When asked if she always smoked marijuana or if it was a habit she picked up during COVID she said, "I definitely smoke more now because of COVID, but I started in high school and when I got to college my friend group and I did it together". When asked what campus is like now, she said, "It's a ghost town. There are still some people walking on campus, but in between classes those 10 minutes where there would be the wave and the crowd of people that you would have to navigate around, that's just gone, you might see someone way up the road. It's kind of lonely, feels weird, and like a dream.

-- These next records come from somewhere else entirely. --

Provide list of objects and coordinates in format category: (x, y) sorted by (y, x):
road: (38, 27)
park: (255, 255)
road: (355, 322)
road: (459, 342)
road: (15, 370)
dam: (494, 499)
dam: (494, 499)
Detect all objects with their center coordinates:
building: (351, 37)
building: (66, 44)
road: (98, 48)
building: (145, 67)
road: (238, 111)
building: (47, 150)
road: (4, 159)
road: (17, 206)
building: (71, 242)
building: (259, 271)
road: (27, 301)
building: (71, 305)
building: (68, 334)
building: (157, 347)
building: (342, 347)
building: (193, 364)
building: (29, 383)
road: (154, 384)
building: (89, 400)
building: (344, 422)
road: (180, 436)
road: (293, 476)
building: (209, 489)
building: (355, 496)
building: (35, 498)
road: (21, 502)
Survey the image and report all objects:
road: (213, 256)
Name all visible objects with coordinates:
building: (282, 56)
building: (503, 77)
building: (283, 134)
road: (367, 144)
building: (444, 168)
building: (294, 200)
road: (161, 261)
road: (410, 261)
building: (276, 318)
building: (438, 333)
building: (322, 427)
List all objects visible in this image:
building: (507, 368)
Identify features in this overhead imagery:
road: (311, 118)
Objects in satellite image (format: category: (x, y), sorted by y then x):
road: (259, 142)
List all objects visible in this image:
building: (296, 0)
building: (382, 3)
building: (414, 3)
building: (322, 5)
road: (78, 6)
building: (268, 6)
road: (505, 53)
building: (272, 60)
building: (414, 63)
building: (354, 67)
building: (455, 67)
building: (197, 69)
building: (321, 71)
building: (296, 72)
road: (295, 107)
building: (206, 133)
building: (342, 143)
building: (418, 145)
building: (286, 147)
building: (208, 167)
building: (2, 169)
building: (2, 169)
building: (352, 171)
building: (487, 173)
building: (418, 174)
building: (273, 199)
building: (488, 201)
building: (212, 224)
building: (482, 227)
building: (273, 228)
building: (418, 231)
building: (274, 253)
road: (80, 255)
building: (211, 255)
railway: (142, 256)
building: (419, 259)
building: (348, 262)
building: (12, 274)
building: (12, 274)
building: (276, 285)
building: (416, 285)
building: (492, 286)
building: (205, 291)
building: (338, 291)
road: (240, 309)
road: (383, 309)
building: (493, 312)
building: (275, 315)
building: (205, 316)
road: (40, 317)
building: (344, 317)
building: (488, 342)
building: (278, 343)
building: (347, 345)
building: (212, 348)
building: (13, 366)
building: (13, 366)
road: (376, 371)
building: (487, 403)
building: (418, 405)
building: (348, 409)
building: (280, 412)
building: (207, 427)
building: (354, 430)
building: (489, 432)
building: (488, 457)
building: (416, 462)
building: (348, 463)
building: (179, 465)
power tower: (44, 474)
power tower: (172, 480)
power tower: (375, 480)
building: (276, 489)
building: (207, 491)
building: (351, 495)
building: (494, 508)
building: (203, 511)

Apel stated, "Now that we're getting close to a year, I feel exhausted and drained." She is enrolled in one in person class this semester that meets once a week on Monday's."I find myself not wanting to go more often. I'm used to being able to sleep in longer and not get up. Even though it would be wonderful to go to class, I don't know if my motivation is different to actually go". During COVID Savannah also found it hard to take care of herself. She did not receive the support from her family during her mental health crisis. Her parents shied away from working through her mental health issues because they didn't want to face their own. Due to the lack of social interactions that she's had during COVID, she finds it hard for her to push herself to talk to someone because of her increased social anxieties. It is important that colleges provide an efficient role in their student's mental health, especially during COVID-19. Playing a better role will not only increase the performance in the classroom, but also begin healthier lifestyles for students.